Horsley believes both roles are possible for bitcoin, but probably one at a time, rather than simultaneously.
“Currently, bitcoin is being widely recognized and accepted as a store of value. Once it gains acceptance among governments, corporations and institutions, and they consider it a valuable asset, the next logical step is for it to be used for transactions,” he said. “However, for Bitcoin to be used as a payment method, it must first be recognized and adopted as a legitimate store of value.”
“Why would anyone want to pay with it if they haven’t yet agreed on its value?” asked.
When asked about bitcoin DeFi and other development efforts, Horsley said he is “encouraged by the work being done in the payments space, including initiatives like Lightning and David Marcus’ Lightspark.”
Bitcoin Lightning is a second-layer scaling solution that enables faster, lower-cost, and higher-volume transactions by processing payments off-chain through payment channels.
A different cycle
Lastly, Horsley commented on the widely discussed four-year Bitcoin cycle tied to the quadrennial halving event. Historically, the bull market has tended to peak between 16 and 18 months after each halving.
Since the last halving occurred in April 2024, this timeline suggests the possibility of a bear market emerging in the coming months. Previous bear markets that followed halving cycles saw bitcoin prices fall 80% or more from their bull market highs.

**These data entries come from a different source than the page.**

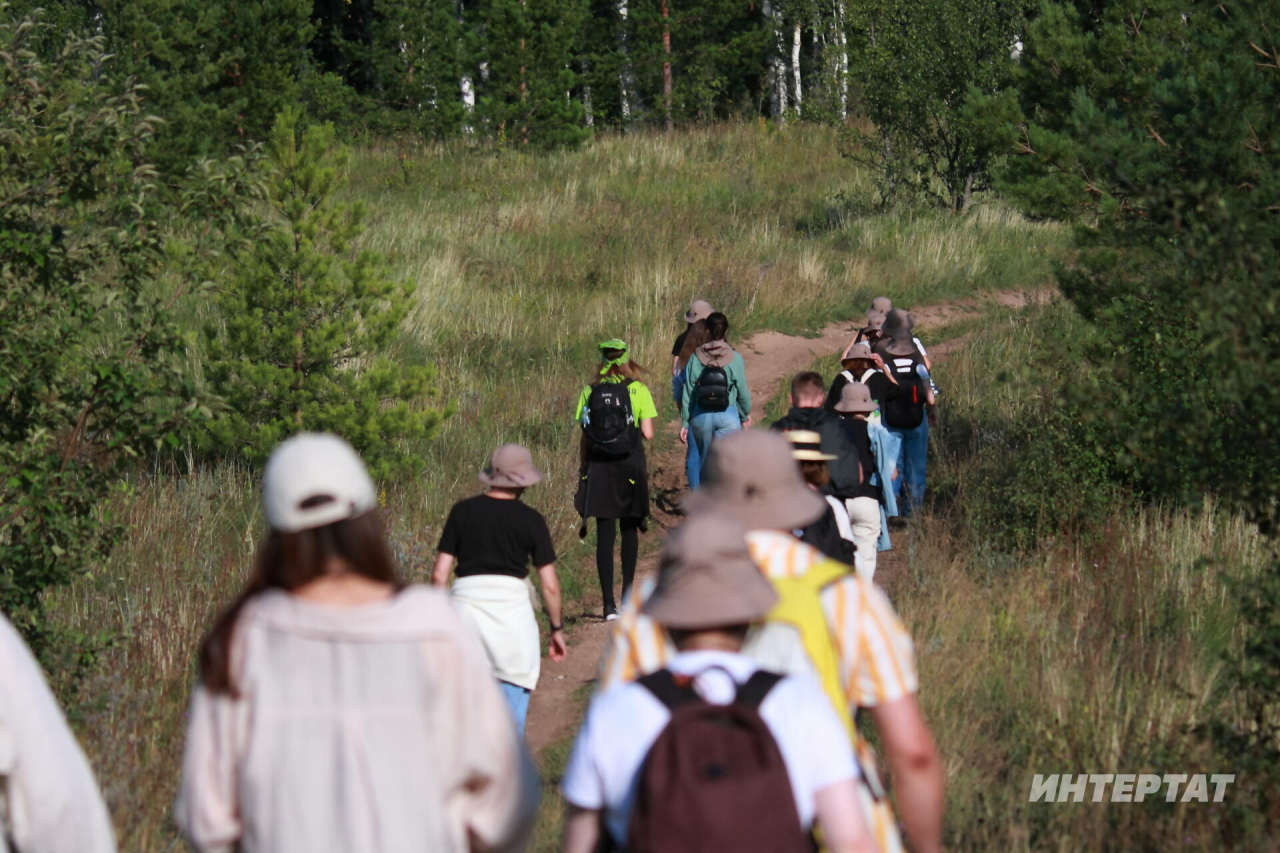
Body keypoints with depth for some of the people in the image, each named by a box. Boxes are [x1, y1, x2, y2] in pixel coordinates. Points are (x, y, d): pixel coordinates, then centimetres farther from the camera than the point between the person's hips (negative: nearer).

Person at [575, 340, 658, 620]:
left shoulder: (590, 392, 1)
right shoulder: (638, 390, -4)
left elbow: (584, 438, 1)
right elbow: (647, 434, -8)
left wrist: (582, 471, 9)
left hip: (599, 468, 1)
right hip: (630, 467, -1)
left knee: (605, 534, 1)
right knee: (629, 529, 16)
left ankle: (609, 603, -5)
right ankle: (627, 594, 21)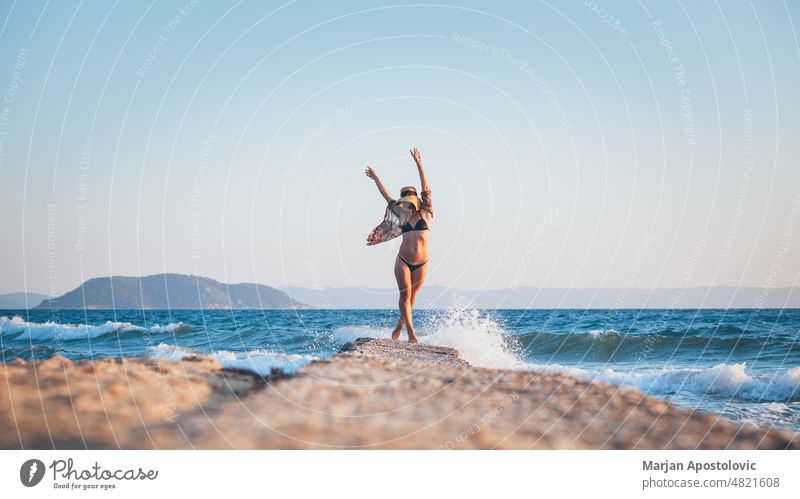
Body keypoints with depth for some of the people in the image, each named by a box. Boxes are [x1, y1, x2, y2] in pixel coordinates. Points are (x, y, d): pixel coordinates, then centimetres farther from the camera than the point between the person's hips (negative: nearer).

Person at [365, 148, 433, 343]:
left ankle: (400, 325, 22)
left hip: (421, 264, -1)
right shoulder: (403, 215, 12)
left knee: (412, 296, 5)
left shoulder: (426, 213, 5)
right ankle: (411, 332, -7)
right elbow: (387, 196, 20)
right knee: (405, 294, -7)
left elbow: (425, 189, -2)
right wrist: (376, 178, 26)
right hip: (403, 261, 2)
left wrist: (419, 164, -6)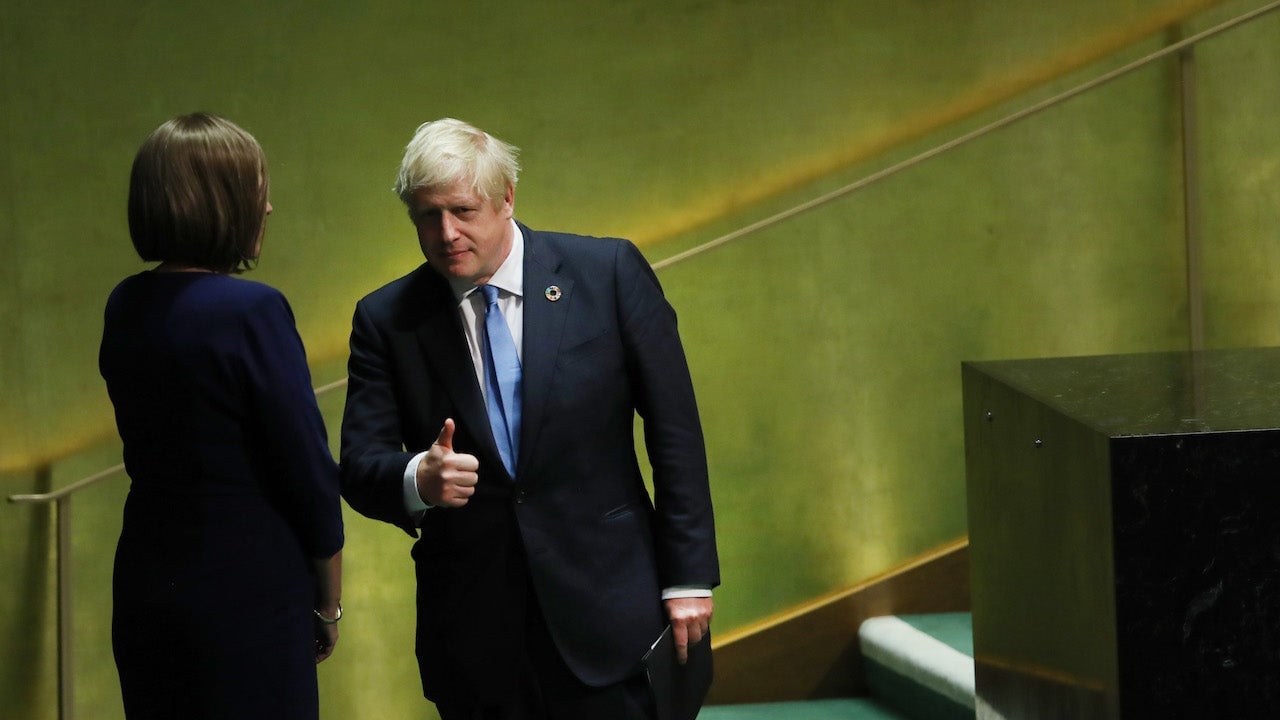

The 2022 bear market was marked by the collapse of major players such as the Terra stablecoin project, the Three Arrows Capital hedge fund, and the FTX exchange, each of which caused massive wealth destruction across the crypto ecosystem.
Similarly, the 2018 bear market saw the bursting of the ICO bubble and regulatory crackdowns on cryptocurrency trading in China and South Korea, two countries that accounted for a significant portion of global trading volume at the time.
Do we have similar catalysts this time? It’s a good thought exercise, Horsley said.
“Bitcoin’s four-year cycle has traditionally been characterized by a bear market, often triggered by an unexpected and significant counterparty event. Whether history repeats itself and leads to a downtrend next year depends largely on whether such a counterparty blowout can occur again. Potential candidates for such a shock are now fewer, as the ecosystem has matured and diversified,” he pointed out.
Horsley added that if the bearish moment comes, downward volatility could be much milder than in the past, when prices collapsed more than 80% from their highs.
The cryptocurrency market has matured, with BTC volatility trending lower during the ongoing bull market, showing similar dynamics to Wall Street.